Problem details —
Convert the lines of the records into a Markdown table with the columns Row and Line, giving each line a row number and leaving out blank lines. Begin at the line that contains "hard drive —" and stop after the line that contains "[22, 7, 53, 37]".

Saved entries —
=======
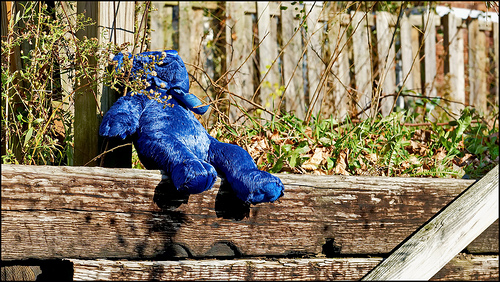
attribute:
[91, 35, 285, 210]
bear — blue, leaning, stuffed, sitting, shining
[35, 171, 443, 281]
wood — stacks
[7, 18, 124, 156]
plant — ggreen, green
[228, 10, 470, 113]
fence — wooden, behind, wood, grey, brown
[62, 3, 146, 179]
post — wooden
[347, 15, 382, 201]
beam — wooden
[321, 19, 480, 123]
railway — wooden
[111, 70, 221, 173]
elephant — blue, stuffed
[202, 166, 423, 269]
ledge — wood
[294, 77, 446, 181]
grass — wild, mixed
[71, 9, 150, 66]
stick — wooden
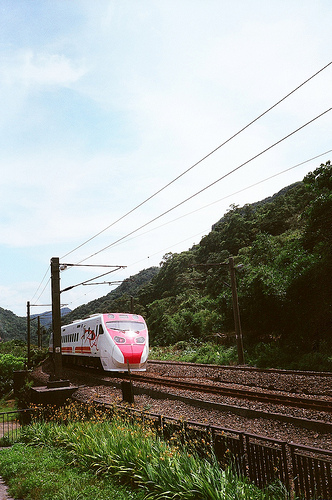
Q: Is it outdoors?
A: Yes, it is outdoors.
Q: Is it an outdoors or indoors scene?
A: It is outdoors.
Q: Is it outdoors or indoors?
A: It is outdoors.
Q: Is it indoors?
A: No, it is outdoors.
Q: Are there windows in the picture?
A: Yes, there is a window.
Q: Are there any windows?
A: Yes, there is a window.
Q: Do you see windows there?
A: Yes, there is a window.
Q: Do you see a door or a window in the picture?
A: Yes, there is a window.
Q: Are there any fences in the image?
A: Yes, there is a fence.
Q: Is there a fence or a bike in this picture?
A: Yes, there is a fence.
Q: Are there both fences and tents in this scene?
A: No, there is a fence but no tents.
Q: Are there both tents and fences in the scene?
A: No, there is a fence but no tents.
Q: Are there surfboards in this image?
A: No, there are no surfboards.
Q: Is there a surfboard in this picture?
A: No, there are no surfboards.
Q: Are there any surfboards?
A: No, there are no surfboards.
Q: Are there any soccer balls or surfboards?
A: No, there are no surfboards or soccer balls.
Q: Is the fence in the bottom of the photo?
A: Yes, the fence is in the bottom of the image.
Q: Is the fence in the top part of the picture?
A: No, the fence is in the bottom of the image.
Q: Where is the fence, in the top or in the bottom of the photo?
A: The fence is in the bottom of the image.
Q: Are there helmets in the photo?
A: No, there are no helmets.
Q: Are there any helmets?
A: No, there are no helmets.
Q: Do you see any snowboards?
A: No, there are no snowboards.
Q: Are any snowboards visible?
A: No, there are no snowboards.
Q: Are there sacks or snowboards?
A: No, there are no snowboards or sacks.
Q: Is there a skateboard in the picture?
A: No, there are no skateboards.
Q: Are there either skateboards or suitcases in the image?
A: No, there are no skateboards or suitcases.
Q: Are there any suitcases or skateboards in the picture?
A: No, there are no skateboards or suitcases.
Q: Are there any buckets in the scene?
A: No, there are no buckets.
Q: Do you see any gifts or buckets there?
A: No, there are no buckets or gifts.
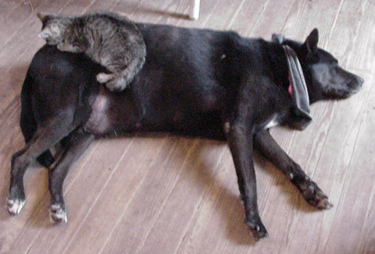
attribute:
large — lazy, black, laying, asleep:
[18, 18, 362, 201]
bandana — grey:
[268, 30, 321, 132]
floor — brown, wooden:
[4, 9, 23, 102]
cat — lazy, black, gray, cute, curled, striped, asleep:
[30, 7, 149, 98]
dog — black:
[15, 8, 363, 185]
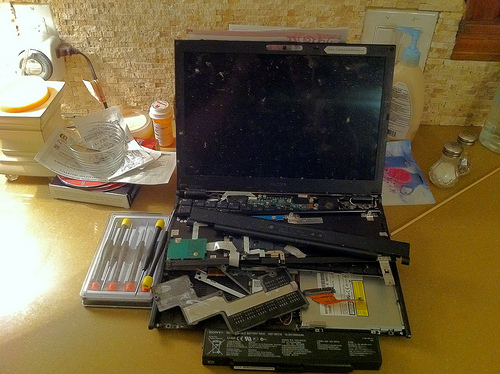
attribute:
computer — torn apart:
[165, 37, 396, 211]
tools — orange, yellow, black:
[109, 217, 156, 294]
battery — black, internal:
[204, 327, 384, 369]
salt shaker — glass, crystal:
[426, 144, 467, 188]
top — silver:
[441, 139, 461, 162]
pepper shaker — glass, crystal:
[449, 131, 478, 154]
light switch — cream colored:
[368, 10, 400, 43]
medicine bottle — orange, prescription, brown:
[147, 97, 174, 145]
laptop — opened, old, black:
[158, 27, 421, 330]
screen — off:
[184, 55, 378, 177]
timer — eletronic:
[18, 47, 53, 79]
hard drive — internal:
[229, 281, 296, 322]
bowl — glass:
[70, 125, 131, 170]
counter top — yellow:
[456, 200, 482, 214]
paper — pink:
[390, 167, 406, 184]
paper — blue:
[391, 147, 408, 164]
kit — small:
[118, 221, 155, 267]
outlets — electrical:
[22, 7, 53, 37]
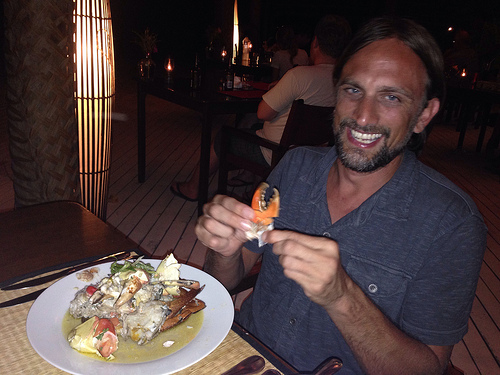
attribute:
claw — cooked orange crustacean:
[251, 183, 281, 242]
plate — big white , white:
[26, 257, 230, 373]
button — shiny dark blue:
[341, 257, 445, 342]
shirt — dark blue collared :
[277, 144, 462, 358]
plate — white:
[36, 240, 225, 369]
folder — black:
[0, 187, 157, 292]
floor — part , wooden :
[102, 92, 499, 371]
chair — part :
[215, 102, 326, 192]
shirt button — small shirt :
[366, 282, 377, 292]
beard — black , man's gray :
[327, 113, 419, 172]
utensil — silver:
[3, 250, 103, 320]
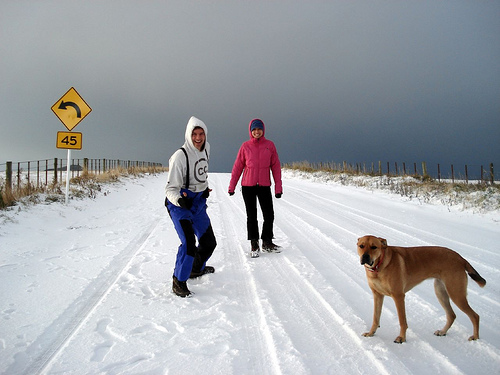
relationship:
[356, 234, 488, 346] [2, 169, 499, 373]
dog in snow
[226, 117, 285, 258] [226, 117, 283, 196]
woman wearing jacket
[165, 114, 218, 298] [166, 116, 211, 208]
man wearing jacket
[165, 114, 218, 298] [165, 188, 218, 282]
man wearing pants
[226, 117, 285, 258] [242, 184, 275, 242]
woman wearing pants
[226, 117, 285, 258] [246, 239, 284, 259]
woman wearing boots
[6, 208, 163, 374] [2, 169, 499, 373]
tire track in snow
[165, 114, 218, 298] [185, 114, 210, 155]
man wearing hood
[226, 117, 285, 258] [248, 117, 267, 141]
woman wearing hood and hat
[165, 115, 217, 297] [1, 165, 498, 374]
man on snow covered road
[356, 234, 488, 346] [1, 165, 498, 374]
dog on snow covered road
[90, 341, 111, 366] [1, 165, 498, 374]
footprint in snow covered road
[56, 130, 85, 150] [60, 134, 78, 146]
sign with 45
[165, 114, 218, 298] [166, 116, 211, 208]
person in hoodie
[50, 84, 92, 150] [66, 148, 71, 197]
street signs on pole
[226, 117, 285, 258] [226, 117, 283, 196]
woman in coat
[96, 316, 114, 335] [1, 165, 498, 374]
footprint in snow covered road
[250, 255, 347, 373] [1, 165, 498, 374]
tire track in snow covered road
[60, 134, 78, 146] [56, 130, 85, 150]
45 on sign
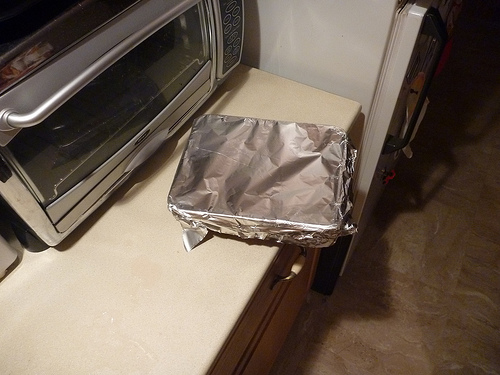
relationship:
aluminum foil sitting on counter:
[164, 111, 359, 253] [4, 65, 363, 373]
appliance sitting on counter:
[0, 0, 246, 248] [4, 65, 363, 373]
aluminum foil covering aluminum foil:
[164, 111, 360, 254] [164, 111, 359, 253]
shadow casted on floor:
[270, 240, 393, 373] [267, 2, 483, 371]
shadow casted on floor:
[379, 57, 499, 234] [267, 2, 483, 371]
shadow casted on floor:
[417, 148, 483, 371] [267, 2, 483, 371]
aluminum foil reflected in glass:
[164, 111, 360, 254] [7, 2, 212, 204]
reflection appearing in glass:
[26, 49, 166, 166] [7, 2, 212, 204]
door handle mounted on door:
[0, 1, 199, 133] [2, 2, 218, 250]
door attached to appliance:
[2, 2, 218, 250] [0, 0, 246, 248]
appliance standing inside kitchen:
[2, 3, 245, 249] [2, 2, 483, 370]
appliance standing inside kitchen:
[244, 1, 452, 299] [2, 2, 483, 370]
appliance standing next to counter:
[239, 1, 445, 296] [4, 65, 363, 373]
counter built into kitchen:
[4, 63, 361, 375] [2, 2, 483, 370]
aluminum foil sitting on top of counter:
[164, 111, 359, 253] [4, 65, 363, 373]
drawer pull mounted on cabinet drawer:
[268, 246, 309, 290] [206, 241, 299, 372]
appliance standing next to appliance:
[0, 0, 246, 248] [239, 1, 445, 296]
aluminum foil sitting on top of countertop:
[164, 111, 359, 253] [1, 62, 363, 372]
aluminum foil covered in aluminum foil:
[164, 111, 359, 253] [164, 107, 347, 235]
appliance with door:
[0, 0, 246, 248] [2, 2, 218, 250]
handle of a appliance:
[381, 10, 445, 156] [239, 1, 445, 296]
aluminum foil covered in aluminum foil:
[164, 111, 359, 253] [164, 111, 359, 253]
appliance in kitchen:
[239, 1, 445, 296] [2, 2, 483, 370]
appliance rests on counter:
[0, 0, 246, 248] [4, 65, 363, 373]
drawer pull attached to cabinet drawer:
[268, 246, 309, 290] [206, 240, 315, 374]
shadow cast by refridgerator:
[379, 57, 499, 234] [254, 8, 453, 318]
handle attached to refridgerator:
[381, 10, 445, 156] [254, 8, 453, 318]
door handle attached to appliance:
=======
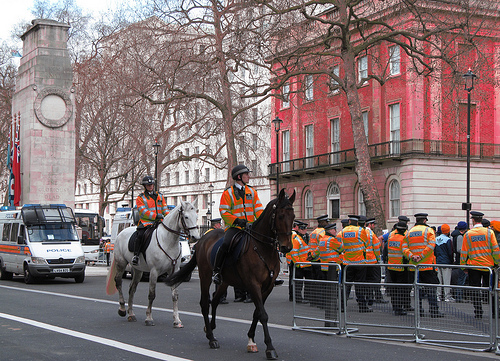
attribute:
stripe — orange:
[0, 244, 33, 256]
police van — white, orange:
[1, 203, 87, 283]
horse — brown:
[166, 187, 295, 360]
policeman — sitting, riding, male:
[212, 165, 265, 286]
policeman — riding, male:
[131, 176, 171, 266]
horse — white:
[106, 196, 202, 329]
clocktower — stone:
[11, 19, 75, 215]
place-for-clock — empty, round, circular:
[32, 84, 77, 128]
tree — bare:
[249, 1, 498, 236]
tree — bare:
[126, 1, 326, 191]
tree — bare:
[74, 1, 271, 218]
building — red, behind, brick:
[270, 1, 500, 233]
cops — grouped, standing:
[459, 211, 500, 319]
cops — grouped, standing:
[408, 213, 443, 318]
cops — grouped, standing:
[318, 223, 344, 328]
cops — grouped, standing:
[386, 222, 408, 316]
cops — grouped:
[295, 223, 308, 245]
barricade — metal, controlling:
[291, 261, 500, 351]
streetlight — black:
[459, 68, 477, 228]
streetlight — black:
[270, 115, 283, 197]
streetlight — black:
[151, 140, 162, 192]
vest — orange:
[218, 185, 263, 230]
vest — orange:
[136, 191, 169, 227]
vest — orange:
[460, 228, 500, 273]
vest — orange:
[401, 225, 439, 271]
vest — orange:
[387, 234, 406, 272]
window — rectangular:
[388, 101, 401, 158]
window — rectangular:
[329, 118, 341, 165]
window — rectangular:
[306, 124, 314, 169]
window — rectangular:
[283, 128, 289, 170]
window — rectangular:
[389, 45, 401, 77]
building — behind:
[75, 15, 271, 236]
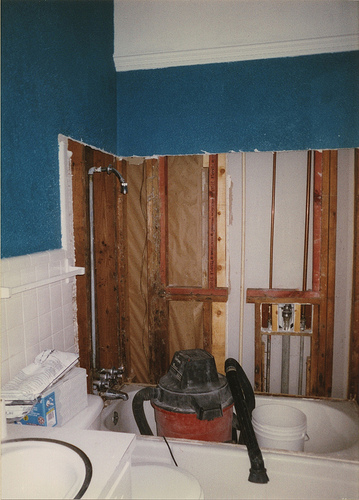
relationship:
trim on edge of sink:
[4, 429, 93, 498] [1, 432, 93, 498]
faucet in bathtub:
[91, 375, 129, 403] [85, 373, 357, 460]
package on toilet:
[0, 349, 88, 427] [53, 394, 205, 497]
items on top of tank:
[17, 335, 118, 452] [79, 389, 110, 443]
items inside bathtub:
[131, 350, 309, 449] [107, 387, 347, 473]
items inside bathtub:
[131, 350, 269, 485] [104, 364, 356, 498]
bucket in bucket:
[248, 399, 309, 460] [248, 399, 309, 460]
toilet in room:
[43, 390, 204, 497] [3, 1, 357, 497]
=======
Answer —
| Row | Line |
|---|---|
| 1 | hard drive — internal: |
| 2 | [229, 281, 296, 322] |
| 3 | bowl — glass: |
| 4 | [70, 125, 131, 170] |
| 5 | counter top — yellow: |
| 6 | [456, 200, 482, 214] |
| 7 | paper — pink: |
| 8 | [390, 167, 406, 184] |
| 9 | paper — blue: |
| 10 | [391, 147, 408, 164] |
| 11 | kit — small: |
| 12 | [118, 221, 155, 267] |
| 13 | outlets — electrical: |
| 14 | [22, 7, 53, 37] |